*** Study material ***

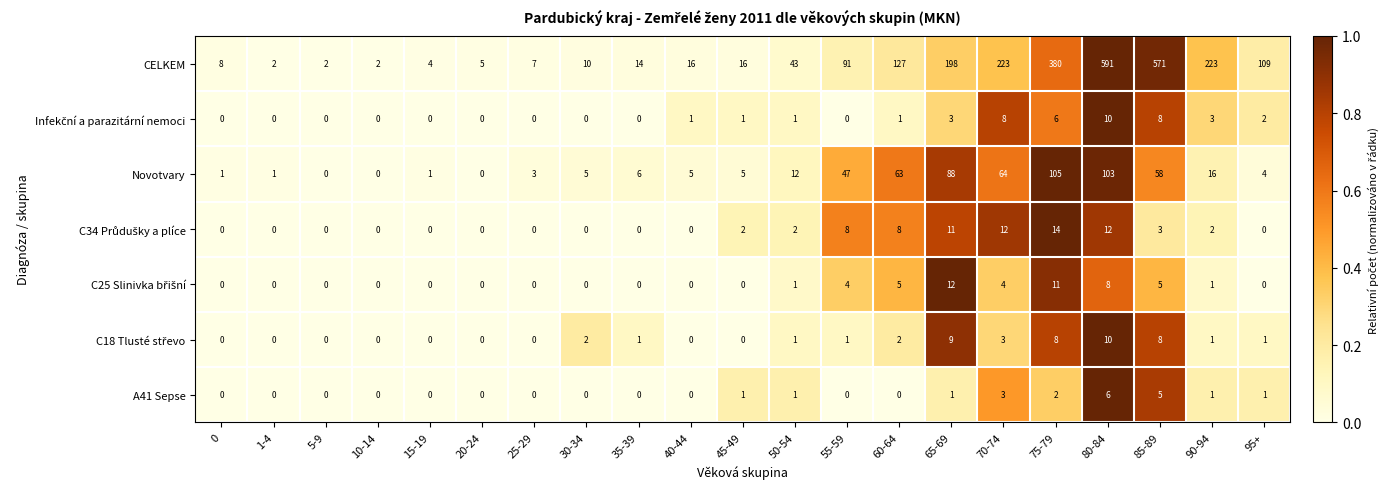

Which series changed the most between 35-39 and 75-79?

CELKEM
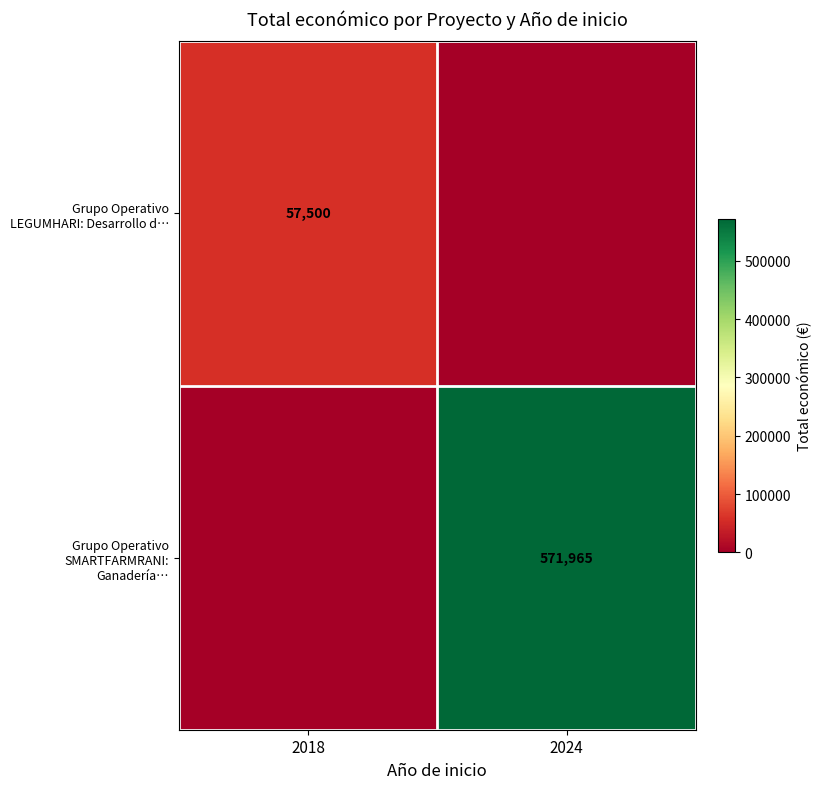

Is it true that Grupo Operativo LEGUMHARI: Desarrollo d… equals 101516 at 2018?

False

*** End of Study material ***

What the exercise asks: Convert all of the lines above into a Markdown table with the columns Row and Line text, numbering the rows in order. Leave out blank lines and the picture lines.

Output of the task:
| Row | Line text |
|---|---|
| 1 | Which series changed the most between 35-39 and 75-79? |
| 2 | CELKEM |
| 3 | Is it true that Grupo Operativo LEGUMHARI: Desarrollo d… equals 101516 at 2018? |
| 4 | False |